*** RECORDS SHOWN ***

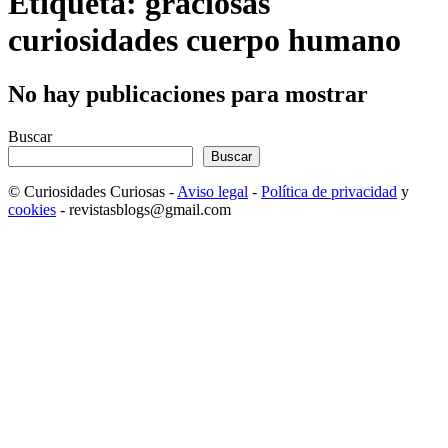
Etiqueta: graciosas
curiosidades cuerpo humano
No hay publicaciones para mostrar
Buscar
Buscar
© Curiosidades Curiosas -
Aviso legal
-
Política de privacidad
y
cookies
- revistasblogs@gmail.com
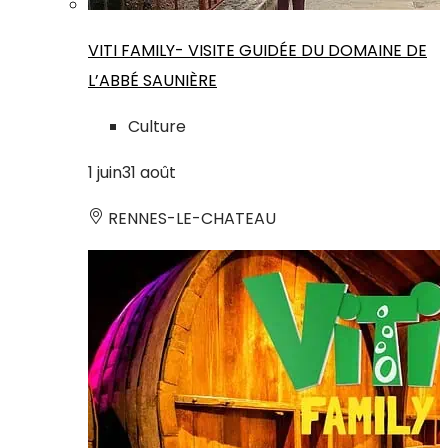
VITI FAMILY- VISITE GUIDÉE DU DOMAINE DE
L’ABBÉ SAUNIÈRE
Culture
1
juin
31
août
RENNES-LE-CHATEAU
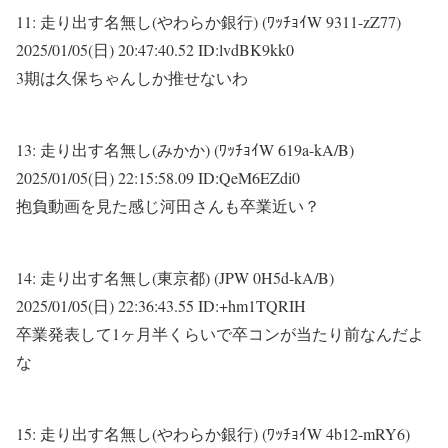
11:
走り出す名無し(やわらか銀行) (ﾜｯﾁｮｲW 9311-zZ77)
2025/01/05(日) 20:47:40.52 ID:lvdBK9kk0
3期は久保ちゃんしか推せないわ
13:
走り出す名無し(みかか) (ﾜｯﾁｮｲW 619a-kA/B)
2025/01/05(日) 22:15:58.09 ID:QeM6EZdi0
抱負動画を見た感じ河田さんも卒業近い？
14:
走り出す名無し(東京都) (JPW 0H5d-kA/B)
2025/01/05(日) 22:36:43.55 ID:+hm1TQRIH
卒業発表して1ヶ月半くらいで卒コンが当たり前なんだよ
な
15:
走り出す名無し(やわらか銀行) (ﾜｯﾁｮｲW 4b12-mRY6)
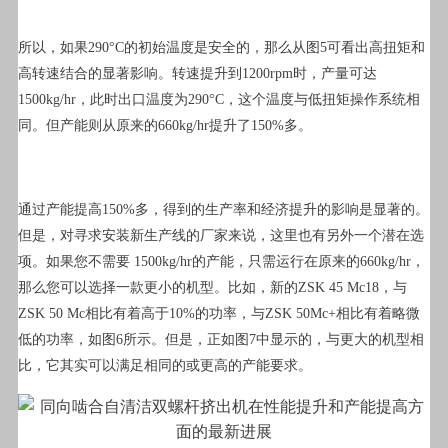
所以，如果290°C的初始温度是安全的，那么从图5可看出高扭矩和
高转速结合的显著影响。转速提升到1200rpm时，产量可达
1500kg/hr，此时出口温度为290°C，这个温度与低扭矩操作系统相
同。但产能则从原来的660kg/hr提升了150%多。
通过产能提高150%多，得到的生产率和经济提升的影响是显著的。
但是，对寻求安装新生产线的厂家来说，这里也有另外一个潜在选
项。如果您不需要 1500kg/hr的产能，只需运行在原来的660kg/hr，
那么您可以选择一款更小的机型。比如，新的ZSK 45 Mc18，与
ZSK 50 Mc相比有着高于10%的功率，与ZSK 50Mc+相比有着略微
低的功率，如图6所示。但是，正如图7中显示的，与更大的机型相
比，它其实可以满足相同的或更高的产能要求。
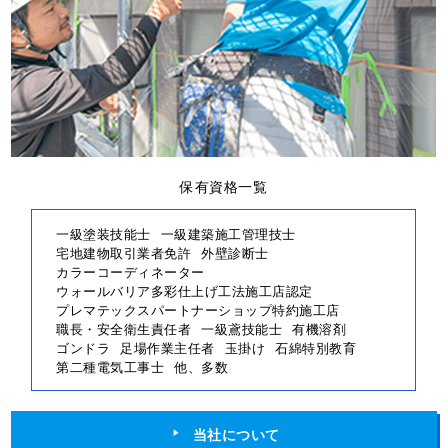
保有資格一覧
一級塗装技能士
一級建築施工管理技士
宅地建物取引業者免許
外壁診断士
カラーコーディネーター
ウォールバリア多彩仕上げ工法施工店認定
プレマテックスパートナーショップ特約施工店
職長・安全衛生責任者
一級鳶技能士
有機溶剤
ゴンドラ
足場作業主任者
玉掛け
石綿特別教育
第二種電気工事士
他、多数
当社について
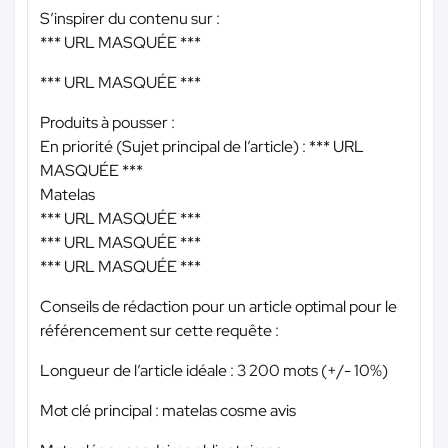
S’inspirer du contenu sur :
*** URL MASQUÉE ***
*** URL MASQUÉE ***
Produits à pousser :
En priorité (Sujet principal de l’article) :
*** URL
MASQUÉE ***
Matelas
*** URL MASQUÉE ***
*** URL MASQUÉE ***
*** URL MASQUÉE ***
Conseils de rédaction pour un article optimal pour le
référencement sur cette requête :
Longueur de l’article idéale : 3 200 mots (+/- 10%)
Mot clé principal : matelas cosme avis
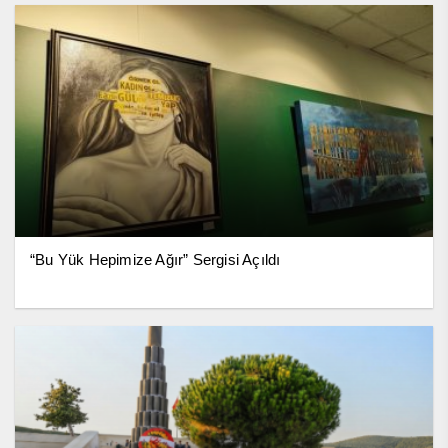
“Bu Yük Hepimize Ağır” Sergisi Açıldı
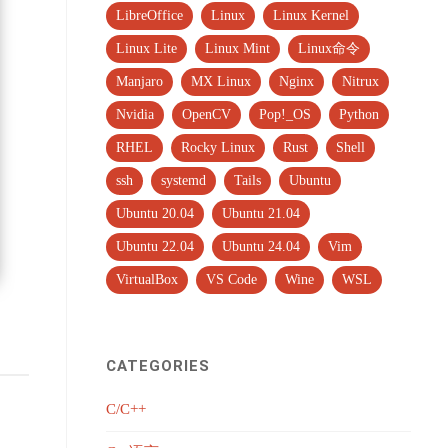
LibreOffice
Linux
Linux Kernel
Linux Lite
Linux Mint
Linux命令
Manjaro
MX Linux
Nginx
Nitrux
Nvidia
OpenCV
Pop!_OS
Python
RHEL
Rocky Linux
Rust
Shell
ssh
systemd
Tails
Ubuntu
Ubuntu 20.04
Ubuntu 21.04
Ubuntu 22.04
Ubuntu 24.04
Vim
VirtualBox
VS Code
Wine
WSL
CATEGORIES
C/C++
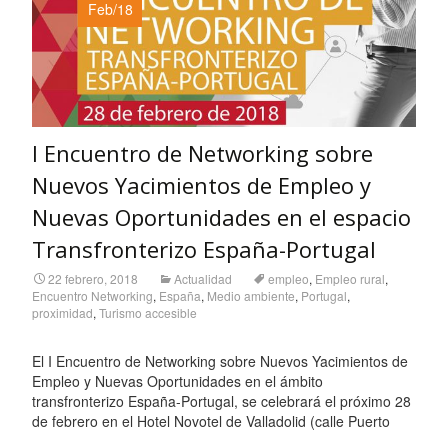
Feb/18
I Encuentro de Networking sobre
Nuevos Yacimientos de Empleo y
Nuevas Oportunidades en el espacio
Transfronterizo España-Portugal
22 febrero, 2018
Actualidad
empleo
,
Empleo rural
,
Encuentro Networking
,
España
,
Medio ambiente
,
Portugal
,
proximidad
,
Turismo accesible
El I Encuentro de Networking sobre Nuevos Yacimientos de
Empleo y Nuevas Oportunidades en el ámbito
transfronterizo España-Portugal, se celebrará el próximo 28
de febrero en el Hotel Novotel de Valladolid (calle Puerto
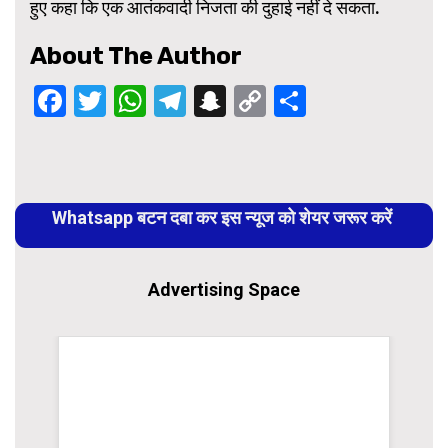
हुए कहा कि एक आतंकवादी निजता की दुहाई नहीं दे सकता.
About The Author
Facebook
Twitter
WhatsApp
Telegram
Snapchat
Copy
Share
Link
Continue
Reading
Whatsapp बटन दबा कर इस न्यूज को शेयर जरूर करें
Advertising Space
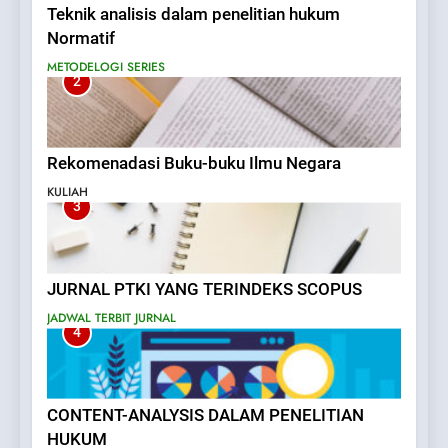
Teknik analisis dalam penelitian hukum
Normatif
METODELOGI SERIES
2
Rekomenadasi Buku-buku Ilmu Negara
KULIAH
3
JURNAL PTKI YANG TERINDEKS SCOPUS
JADWAL TERBIT JURNAL
4
CONTENT-ANALYSIS DALAM PENELITIAN
HUKUM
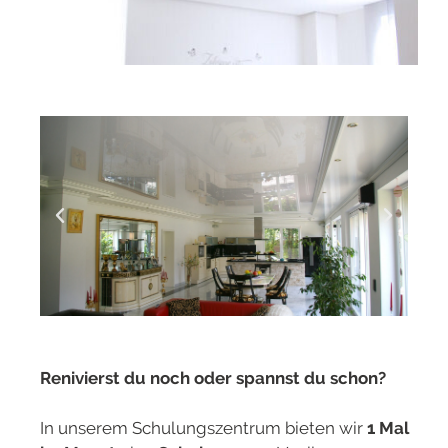
Renivierst du noch oder spannst du schon?
In unserem Schulungszentrum bieten wir
1 Mal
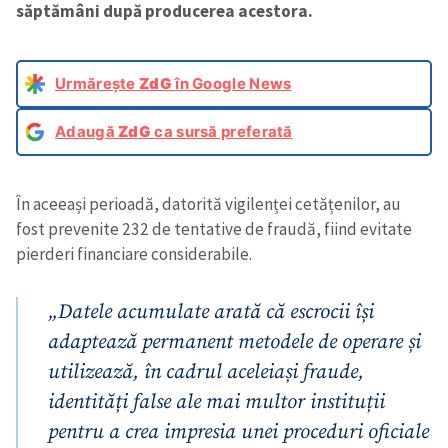
săptămâni după producerea acestora.
Urmărește
ZdG
în Google News
Adaugă
ZdG
ca sursă preferată
În aceeași perioadă, datorită vigilenței cetățenilor, au
fost prevenite 232 de tentative de fraudă, fiind evitate
pierderi financiare considerabile.
„Datele acumulate arată că escrocii își
adaptează permanent metodele de operare și
utilizează, în cadrul aceleiași fraude,
identități false ale mai multor instituții
pentru a crea impresia unei proceduri oficiale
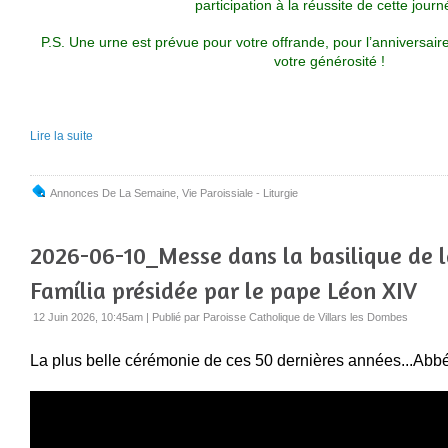
participation à la réussite de cette journ
P.S. Une urne est prévue pour votre offrande, pour l’anniversair
votre générosité !
Lire la suite
Annonces De La Semaine
,
Vie Paroissiale - Liturgie
2026-06-10_Messe dans la basilique de 
Família présidée par le pape Léon XIV
12 Juin 2026, 10:45am
|
Publié par Paroisse Catholique de Villars les Dombes
La plus belle cérémonie de ces 50 dernières années...Abbé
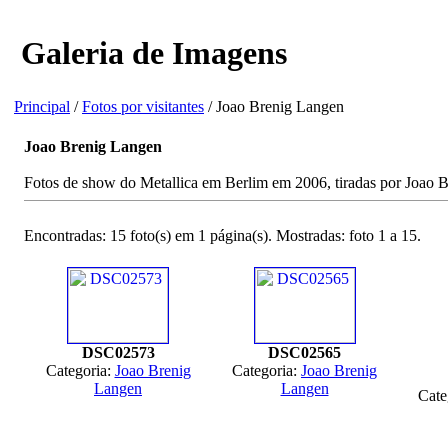
Galeria de Imagens
Principal
/
Fotos por visitantes
/ Joao Brenig Langen
Joao Brenig Langen
Fotos de show do Metallica em Berlim em 2006, tiradas por Joao 
Encontradas: 15 foto(s) em 1 página(s). Mostradas: foto 1 a 15.
DSC02573
DSC02565
Categoria:
Joao Brenig
Categoria:
Joao Brenig
Langen
Langen
Cate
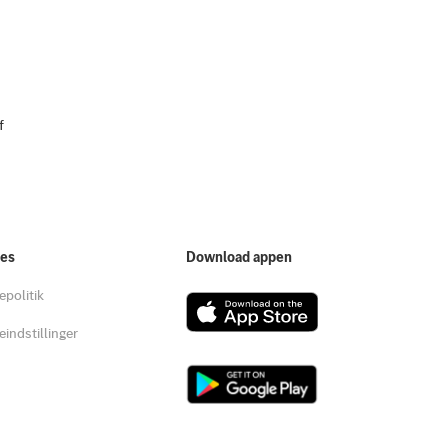
f
ies
Download appen
epolitik
eindstillinger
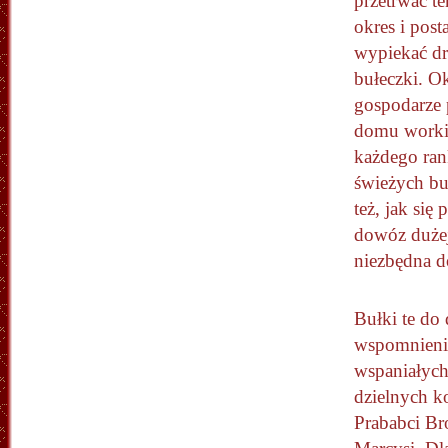
przetrwać t
okres i pos
wypiekać d
bułeczki. O
gospodarze 
domu worki
każdego ra
świeżych bu
też, jak się
dowóz dużej 
niezbędna d
Bułki te do
wspomnien
wspaniałych
dzielnych ko
Prababci Br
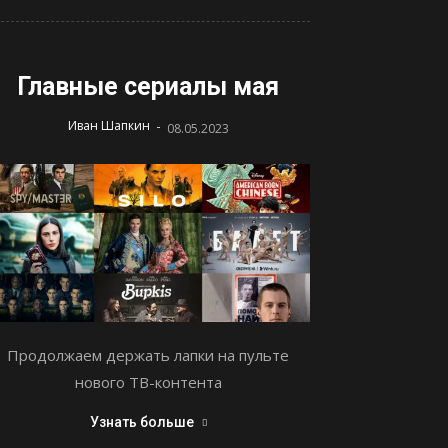
Главные сериалы мая
-
Иван Шапкин
08.05.2023
Продолжаем держать лапки на пульте
нового ТВ-контента
Узнать больше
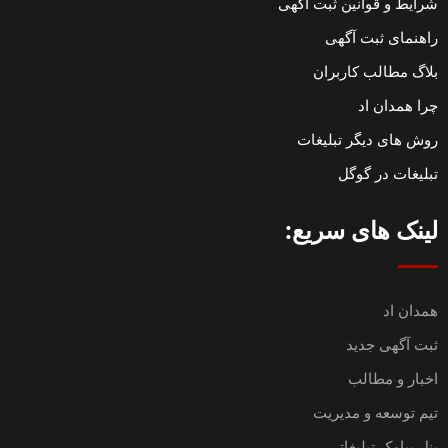
شرایط و قوانین ثبت آگهی
راهنمای ثبت آگهی
بلاگ مطالب کاربران
چرا همدان اد
روش های دیگر تبلیغات
تبلیغات در گوگل
لینک های سریع:
همدان اد
ثبت آگهی جدید
اخبار و مطالب
تیم توسعه و مدیریت
پنل پیامک تبلیغاتی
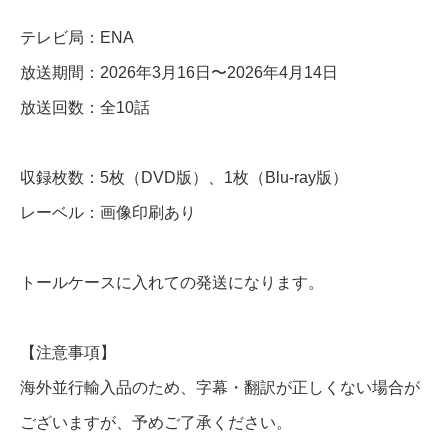
話
テレビ局：ENA
放送期間：2026年3月16日〜2026年4月14日
D
放送回数：全10話
V
D
収録枚数：5枚（DVD版）、1枚（Blu-ray版）
＆
レーベル：画像印刷あり
B
l
u
トールケースに入れての発送になります。
-
r
【注意事項】
a
海外並行輸入品のため、字幕・翻訳が正しくない場合が
y
ございますが、予めご了承ください。
個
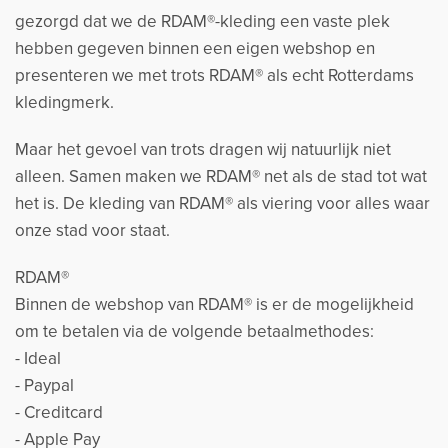
gezorgd dat we de RDAM®-kleding een vaste plek
hebben gegeven binnen een eigen webshop en
presenteren we met trots RDAM® als echt Rotterdams
kledingmerk.
Maar het gevoel van trots dragen wij natuurlijk niet
alleen. Samen maken we RDAM® net als de stad tot wat
het is. De kleding van RDAM® als viering voor alles waar
onze stad voor staat.
RDAM®
Binnen de webshop van RDAM® is er de mogelijkheid
om te betalen via de volgende betaalmethodes:
- Ideal
- Paypal
- Creditcard
- Apple Pay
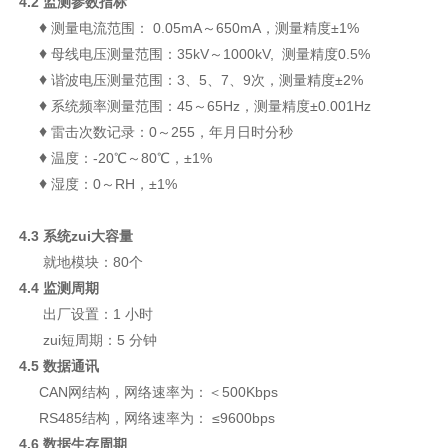
4.2 监测参数指标
♦
测量电流范围： 0.05mA～650mA，测量精度±1%
♦
母线电压测量范围：35kV～1000kV, 测量精度0.5%
♦
谐波电压测量范围：3、5、7、9次，测量精度±2%
♦
系统频率测量范围：45～65Hz，测量精度±0.001Hz
♦
雷击次数记录：0～255，年月日时分秒
♦
温度：-20℃～80℃，±1%
♦
湿度：0～RH，±1%
4.3 系统zui大容量
就地模块：80个
4.4 监测周期
出厂设置：1 小时
zui短周期：5 分钟
4.5 数据通讯
CAN网结构，网络速率为：＜500Kbps
RS485结构，网络速率为： ≤9600bps
4.6 数据生存周期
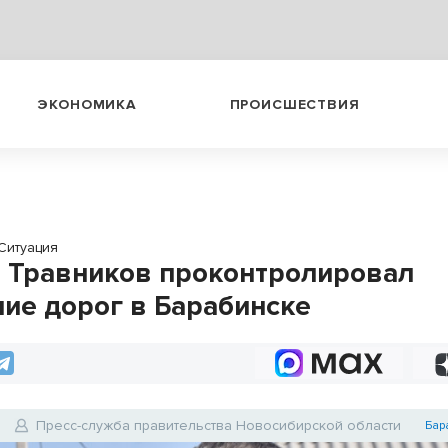
ЭКОНОМИКА
ПРОИСШЕСТВИЯ
Ситуация
 Травников проконтролировал
ние дорог в Барабинске
Пресс-служба правительства Новосибирской области
Бар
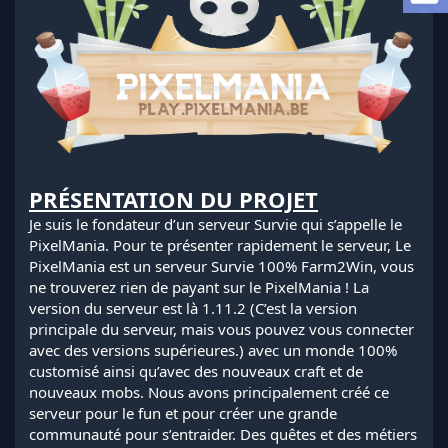
l
a
d
i
s
c
u
s
s
i
PRÉSENTATION DU PROJET
o
n
Je suis le fondateur d’un serveur Survie qui s’appelle le
PixelMania. Pour te présenter rapidement le serveur, Le
PixelMania est un serveur Survie 100% Farm2Win, vous
ne trouverez rien de payant sur le PixelMania ! La
version du serveur est là 1.11.2 (C’est la version
principale du serveur, mais vous pouvez vous connecter
avec des versions supérieures.) avec un monde 100%
customisé ainsi qu’avec des nouveaux craft et de
nouveaux mobs. Nous avons principalement créé ce
serveur pour le fun et pour créer une grande
communauté pour s’entraider. Des quêtes et des métiers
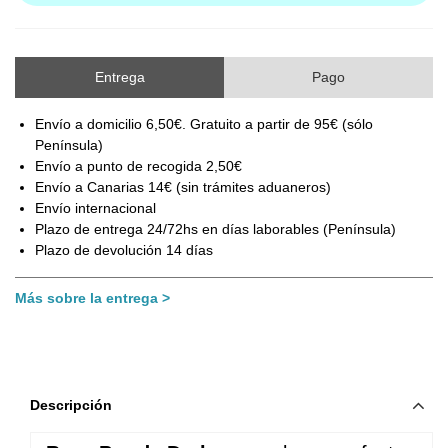
Entrega
Pago
Envío a domicilio 6,50€. Gratuito a partir de 95€ (sólo
Península)
Envío a punto de recogida 2,50€
Envío a Canarias 14€ (sin trámites aduaneros)
Envío internacional
Plazo de entrega 24/72hs en días laborables (Península)
Plazo de devolución 14 días
Más sobre la entrega
Descripción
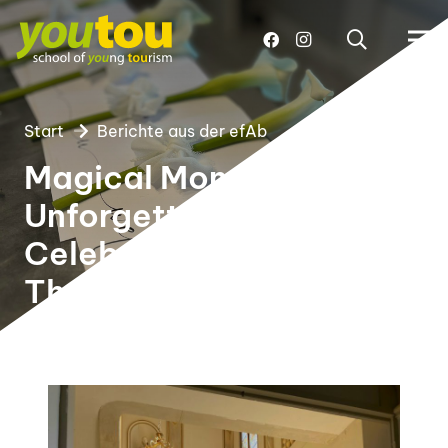
Start
Berichte aus der efAb
Magical Moments and
Unforgettable
Celebrations -Sarah
Thomas Events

*** End of RECORDS SHOWN ***

● **PROMPT**
If a line in the records above contains the word "Portugal", count it, then give the total and nothing else.

● **RESPONSE BOX**
3